** Supplied data follows **
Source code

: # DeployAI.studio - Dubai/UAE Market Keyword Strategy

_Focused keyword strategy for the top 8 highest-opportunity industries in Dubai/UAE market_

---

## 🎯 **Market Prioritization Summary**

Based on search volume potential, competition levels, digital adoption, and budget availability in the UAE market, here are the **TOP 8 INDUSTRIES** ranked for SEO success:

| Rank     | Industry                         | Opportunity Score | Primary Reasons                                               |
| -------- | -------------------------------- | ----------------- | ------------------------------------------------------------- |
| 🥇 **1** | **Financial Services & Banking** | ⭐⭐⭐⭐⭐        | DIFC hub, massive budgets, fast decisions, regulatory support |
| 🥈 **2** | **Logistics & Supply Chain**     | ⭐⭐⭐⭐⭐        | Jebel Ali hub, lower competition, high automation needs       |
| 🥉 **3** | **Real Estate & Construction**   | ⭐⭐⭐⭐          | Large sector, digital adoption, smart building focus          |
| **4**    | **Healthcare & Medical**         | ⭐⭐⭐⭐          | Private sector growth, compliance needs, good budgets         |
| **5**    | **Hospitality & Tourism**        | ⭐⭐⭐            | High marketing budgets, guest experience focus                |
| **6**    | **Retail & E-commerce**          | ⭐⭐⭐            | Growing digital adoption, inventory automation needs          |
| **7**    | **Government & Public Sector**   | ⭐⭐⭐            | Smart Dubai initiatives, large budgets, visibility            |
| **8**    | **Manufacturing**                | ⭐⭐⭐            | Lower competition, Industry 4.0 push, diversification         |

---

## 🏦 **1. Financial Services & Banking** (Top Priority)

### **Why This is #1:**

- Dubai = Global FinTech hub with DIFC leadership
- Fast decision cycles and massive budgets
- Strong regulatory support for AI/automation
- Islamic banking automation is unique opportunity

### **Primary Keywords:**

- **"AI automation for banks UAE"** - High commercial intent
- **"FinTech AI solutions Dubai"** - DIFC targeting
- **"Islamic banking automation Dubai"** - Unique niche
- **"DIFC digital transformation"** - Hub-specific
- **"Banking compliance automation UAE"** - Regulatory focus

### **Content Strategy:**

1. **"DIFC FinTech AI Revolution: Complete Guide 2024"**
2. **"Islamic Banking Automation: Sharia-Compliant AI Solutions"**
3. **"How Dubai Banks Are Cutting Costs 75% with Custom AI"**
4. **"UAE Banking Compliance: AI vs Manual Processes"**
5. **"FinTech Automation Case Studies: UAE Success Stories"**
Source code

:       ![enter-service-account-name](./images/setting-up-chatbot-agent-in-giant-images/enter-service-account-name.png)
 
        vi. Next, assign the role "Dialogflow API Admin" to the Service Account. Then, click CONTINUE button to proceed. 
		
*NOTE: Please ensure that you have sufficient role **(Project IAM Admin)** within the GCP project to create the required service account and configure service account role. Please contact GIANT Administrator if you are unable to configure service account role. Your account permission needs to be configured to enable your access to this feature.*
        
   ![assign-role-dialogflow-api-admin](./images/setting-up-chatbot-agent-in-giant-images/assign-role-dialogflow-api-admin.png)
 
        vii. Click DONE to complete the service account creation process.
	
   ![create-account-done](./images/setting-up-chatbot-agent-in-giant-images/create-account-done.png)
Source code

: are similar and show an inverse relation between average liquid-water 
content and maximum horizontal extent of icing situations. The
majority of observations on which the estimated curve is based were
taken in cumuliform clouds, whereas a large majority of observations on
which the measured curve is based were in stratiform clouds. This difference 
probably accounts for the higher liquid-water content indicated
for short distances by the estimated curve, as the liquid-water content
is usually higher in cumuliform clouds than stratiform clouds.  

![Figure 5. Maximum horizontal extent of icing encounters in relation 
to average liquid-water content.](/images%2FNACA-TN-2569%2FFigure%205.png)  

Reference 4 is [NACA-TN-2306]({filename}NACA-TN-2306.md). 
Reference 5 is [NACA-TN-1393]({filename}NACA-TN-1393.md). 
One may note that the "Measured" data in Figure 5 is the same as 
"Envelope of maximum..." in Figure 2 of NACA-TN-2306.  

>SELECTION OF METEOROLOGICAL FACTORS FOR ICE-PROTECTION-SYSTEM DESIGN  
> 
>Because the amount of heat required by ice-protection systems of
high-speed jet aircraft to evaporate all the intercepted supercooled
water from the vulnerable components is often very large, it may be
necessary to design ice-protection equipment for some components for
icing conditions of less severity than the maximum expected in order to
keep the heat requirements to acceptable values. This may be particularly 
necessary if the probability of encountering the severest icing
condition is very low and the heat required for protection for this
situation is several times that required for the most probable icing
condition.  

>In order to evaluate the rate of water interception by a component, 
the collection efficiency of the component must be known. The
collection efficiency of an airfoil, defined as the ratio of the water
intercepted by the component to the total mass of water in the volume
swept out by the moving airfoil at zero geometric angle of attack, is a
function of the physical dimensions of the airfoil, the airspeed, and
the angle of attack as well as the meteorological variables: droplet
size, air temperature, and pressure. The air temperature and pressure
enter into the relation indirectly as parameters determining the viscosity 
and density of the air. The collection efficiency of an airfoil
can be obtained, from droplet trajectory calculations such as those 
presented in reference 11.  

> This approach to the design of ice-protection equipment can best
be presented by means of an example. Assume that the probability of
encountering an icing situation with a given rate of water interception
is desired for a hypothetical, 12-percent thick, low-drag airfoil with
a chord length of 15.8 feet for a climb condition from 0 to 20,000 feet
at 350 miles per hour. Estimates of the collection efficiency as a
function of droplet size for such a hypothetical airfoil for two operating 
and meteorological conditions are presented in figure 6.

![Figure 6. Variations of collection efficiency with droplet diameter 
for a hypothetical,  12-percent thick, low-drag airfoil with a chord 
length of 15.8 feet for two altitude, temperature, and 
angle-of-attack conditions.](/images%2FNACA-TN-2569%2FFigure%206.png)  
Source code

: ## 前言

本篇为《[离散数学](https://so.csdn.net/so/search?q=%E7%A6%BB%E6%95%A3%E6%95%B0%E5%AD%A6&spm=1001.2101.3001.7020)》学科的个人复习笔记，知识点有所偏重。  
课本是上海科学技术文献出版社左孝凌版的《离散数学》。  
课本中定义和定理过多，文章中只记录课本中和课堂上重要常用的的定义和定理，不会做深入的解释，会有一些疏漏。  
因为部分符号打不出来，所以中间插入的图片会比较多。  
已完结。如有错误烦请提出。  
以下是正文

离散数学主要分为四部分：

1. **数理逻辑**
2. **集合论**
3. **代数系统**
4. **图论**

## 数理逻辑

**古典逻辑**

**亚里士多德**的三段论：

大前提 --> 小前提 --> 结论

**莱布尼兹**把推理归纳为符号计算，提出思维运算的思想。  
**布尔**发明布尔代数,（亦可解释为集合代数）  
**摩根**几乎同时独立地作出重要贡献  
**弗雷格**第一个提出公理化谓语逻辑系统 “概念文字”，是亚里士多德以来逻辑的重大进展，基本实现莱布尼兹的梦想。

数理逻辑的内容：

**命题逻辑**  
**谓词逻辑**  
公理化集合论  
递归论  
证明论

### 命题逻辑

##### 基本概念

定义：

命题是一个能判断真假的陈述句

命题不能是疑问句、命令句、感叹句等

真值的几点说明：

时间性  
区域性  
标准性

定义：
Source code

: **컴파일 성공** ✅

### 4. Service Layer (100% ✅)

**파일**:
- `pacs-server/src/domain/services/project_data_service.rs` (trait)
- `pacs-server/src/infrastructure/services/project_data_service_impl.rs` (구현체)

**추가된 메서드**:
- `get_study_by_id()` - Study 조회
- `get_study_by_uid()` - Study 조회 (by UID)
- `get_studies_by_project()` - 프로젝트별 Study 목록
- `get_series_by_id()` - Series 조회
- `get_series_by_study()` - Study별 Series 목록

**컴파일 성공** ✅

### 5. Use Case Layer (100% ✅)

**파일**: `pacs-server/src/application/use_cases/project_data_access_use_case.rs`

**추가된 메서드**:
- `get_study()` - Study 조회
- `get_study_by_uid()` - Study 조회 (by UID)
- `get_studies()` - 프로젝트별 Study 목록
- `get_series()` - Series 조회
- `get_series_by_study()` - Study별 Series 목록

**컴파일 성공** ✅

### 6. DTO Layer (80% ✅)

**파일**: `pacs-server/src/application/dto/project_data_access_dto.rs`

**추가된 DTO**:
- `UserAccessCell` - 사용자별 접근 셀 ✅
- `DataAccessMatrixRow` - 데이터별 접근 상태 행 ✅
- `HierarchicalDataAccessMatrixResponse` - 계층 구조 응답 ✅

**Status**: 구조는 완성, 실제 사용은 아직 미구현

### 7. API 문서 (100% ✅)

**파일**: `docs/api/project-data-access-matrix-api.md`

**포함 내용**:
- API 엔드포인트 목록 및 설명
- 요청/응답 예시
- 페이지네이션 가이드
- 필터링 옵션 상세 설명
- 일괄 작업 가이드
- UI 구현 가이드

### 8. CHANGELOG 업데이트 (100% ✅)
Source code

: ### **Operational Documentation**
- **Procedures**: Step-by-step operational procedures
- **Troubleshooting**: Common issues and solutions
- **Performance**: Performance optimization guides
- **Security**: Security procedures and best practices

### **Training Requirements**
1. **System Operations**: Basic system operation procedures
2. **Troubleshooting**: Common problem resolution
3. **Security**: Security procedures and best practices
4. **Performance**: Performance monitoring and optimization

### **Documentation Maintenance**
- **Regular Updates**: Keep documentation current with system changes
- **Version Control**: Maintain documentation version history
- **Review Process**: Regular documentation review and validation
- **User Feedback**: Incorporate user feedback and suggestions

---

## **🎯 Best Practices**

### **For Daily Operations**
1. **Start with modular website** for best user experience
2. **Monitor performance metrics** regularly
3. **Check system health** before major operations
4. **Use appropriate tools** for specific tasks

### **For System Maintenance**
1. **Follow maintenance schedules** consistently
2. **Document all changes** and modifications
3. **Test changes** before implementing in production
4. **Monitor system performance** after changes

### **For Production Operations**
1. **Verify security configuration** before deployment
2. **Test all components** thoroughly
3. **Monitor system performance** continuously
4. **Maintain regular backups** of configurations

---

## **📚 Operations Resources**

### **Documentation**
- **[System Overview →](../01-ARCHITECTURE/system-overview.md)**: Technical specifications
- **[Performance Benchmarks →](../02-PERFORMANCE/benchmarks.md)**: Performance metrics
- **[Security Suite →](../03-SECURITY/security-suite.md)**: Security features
** End of Supplied data **
• _How to complete this task_:
Transcribe the lines from the one containing "## **🎯 Best Practices**" through the last line of the items above, including both ends.

• _Written answer_:
## **🎯 Best Practices**

### **For Daily Operations**
1. **Start with modular website** for best user experience
2. **Monitor performance metrics** regularly
3. **Check system health** before major operations
4. **Use appropriate tools** for specific tasks

### **For System Maintenance**
1. **Follow maintenance schedules** consistently
2. **Document all changes** and modifications
3. **Test changes** before implementing in production
4. **Monitor system performance** after changes

### **For Production Operations**
1. **Verify security configuration** before deployment
2. **Test all components** thoroughly
3. **Monitor system performance** continuously
4. **Maintain regular backups** of configurations

---

## **📚 Operations Resources**

### **Documentation**
- **[System Overview →](../01-ARCHITECTURE/system-overview.md)**: Technical specifications
- **[Performance Benchmarks →](../02-PERFORMANCE/benchmarks.md)**: Performance metrics
- **[Security Suite →](../03-SECURITY/security-suite.md)**: Security features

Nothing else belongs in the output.